What it's good for: Historical baseline comparison across the ASR literature — almost every published WER number traces to LibriSpeech. Where BrassTranscripts draws from it: Explaining why lab accuracy numbers should not be the primary selection criterion for production transcription services.
Frequently Asked Questions
What does WER (word error rate) actually measure?
WER counts the minimum number of word-level edits (substitutions, deletions, insertions) needed to transform a hypothesis transcript into the reference transcript, divided by the total number of words in the reference. A 5% WER means roughly 1 error per 20 words — but the distribution matters: a single wrong word in a name or number can invalidate an entire sentence while contributing only one error to the WER count.

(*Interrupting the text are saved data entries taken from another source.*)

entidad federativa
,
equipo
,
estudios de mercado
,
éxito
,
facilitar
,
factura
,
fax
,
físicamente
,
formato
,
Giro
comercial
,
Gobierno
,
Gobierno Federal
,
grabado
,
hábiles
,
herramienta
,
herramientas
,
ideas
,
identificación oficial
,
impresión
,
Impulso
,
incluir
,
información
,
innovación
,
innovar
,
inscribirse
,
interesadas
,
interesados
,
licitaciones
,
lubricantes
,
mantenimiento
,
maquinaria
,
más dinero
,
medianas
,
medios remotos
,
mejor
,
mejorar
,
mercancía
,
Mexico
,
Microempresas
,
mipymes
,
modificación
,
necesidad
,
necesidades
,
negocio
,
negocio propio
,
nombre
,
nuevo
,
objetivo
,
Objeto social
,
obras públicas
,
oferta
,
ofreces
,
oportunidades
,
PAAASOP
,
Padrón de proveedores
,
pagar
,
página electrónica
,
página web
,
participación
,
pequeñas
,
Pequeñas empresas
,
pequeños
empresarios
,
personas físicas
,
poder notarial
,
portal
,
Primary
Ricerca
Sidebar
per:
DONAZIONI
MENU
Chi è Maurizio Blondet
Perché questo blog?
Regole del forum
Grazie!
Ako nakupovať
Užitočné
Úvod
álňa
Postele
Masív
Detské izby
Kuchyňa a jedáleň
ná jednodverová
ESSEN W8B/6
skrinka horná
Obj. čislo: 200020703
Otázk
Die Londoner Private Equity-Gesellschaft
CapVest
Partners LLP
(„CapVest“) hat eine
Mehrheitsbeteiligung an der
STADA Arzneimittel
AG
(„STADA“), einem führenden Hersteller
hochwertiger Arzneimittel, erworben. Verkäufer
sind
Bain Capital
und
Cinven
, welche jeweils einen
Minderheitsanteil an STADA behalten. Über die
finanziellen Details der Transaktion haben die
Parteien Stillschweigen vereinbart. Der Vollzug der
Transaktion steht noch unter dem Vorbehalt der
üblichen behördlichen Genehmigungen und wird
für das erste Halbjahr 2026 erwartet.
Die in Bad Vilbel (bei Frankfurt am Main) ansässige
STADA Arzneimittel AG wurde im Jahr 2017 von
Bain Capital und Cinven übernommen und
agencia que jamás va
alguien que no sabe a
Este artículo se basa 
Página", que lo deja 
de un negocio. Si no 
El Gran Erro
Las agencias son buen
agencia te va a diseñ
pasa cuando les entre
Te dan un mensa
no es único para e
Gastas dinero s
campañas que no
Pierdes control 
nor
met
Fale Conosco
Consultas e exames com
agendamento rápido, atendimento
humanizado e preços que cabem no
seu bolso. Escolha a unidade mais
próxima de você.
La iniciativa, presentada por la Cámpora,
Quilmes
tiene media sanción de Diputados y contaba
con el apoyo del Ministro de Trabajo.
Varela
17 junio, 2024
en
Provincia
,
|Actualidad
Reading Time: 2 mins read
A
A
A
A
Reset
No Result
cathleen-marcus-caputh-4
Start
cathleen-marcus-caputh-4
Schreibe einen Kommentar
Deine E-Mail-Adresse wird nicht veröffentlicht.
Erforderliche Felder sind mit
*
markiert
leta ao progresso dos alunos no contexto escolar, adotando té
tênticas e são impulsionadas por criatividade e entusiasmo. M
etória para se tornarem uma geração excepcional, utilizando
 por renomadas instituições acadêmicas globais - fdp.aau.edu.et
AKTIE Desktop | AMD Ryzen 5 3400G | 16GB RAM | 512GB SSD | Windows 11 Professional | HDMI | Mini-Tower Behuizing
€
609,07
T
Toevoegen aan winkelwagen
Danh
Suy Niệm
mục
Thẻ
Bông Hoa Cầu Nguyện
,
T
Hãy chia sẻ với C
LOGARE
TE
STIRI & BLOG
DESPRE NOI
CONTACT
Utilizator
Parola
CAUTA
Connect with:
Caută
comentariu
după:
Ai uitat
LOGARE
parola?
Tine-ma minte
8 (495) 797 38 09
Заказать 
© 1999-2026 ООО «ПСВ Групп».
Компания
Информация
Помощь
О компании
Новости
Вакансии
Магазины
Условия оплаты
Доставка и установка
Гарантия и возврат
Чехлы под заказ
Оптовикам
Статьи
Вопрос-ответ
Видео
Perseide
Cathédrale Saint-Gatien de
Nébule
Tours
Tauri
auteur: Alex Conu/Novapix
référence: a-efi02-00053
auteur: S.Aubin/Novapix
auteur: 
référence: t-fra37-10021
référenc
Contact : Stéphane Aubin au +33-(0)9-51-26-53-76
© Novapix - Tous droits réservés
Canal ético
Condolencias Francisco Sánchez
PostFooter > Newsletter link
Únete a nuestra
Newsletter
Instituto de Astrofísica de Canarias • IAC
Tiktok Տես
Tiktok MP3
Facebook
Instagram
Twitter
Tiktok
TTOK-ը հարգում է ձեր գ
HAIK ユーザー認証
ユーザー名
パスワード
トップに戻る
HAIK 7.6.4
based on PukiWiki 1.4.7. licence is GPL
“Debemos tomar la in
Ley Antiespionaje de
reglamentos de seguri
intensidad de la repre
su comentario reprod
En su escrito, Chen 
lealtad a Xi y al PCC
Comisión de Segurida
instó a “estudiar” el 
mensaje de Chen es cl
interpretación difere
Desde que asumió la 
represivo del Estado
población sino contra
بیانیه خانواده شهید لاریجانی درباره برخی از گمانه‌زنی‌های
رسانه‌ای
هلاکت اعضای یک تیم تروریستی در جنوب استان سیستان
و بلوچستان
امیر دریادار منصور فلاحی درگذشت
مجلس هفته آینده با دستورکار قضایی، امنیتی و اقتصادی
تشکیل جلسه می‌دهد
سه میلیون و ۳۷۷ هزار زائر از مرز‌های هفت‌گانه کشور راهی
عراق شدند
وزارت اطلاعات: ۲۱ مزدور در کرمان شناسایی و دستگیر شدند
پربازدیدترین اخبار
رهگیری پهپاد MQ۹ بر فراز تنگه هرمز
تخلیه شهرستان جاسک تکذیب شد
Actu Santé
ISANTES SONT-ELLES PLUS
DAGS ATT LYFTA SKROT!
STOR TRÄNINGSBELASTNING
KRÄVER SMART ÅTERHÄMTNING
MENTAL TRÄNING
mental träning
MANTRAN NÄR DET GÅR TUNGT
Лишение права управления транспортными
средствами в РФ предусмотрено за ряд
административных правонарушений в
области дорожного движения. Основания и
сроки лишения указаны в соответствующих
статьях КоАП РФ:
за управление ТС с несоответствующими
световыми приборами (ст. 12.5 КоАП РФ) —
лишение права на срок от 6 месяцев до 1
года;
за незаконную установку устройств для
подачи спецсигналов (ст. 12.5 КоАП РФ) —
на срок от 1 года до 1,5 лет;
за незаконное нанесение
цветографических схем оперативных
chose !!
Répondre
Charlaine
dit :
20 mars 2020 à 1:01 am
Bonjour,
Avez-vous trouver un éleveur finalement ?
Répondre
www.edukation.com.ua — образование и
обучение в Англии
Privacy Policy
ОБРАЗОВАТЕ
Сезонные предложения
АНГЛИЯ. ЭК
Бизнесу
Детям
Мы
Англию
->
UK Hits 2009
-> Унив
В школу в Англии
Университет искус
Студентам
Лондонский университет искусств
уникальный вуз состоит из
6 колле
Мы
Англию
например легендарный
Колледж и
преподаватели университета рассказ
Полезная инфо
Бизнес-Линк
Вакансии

Why is LibriSpeech WER misleading for real-world audio?
LibriSpeech is built from audiobook recordings: professional readers, studio conditions, no background noise, no accents outside standard American English, and no overlapping speech. Real-world customer audio — meetings, interviews, phone calls, depositions — violates all of these conditions simultaneously. WER on LibriSpeech test-clean is the most favorable benchmark condition available; the same model will produce substantially higher WER on actual customer files.
What is the Open ASR Leaderboard long-form track?
The Open ASR Leaderboard (Hugging Face) evaluates ASR systems across multiple tracks. The long-form track covers Earnings-21, Earnings-22, and TED-LIUM — datasets of 20-minute-to-2-hour recordings from real business and conference settings. This track is more predictive of production performance than the short-form LibriSpeech columns because it reflects the file lengths and acoustic conditions that professional transcription customers actually upload.
How does VAD pre-segmentation affect long-form accuracy?
Standard Whisper processes audio in 30-second windows using a sliding attention window. On long recordings, the model can lose context at segment boundaries, producing repetition artifacts, missed speech, or hallucinated text. VAD (voice activity detection) pre-segmentation cuts the audio at natural silence boundaries before feeding segments to the model, eliminating the sliding-window artifacts and producing substantially more accurate output on recordings over 15 minutes.
What does Artificial Analysis measure that the Open ASR Leaderboard does not?
Artificial Analysis adds latency and cost dimensions to the accuracy evaluation. Its composite WER benchmark covers 49 systems and weights toward conversational audio (50% AA-AgentTalk, 25% VoxPopuli, 25% Earnings-22). Critically, it evaluates the same underlying model weights deployed by different hosting providers — revealing that latency and price vary up to 10x across providers running identical models, something no pure-accuracy benchmark captures.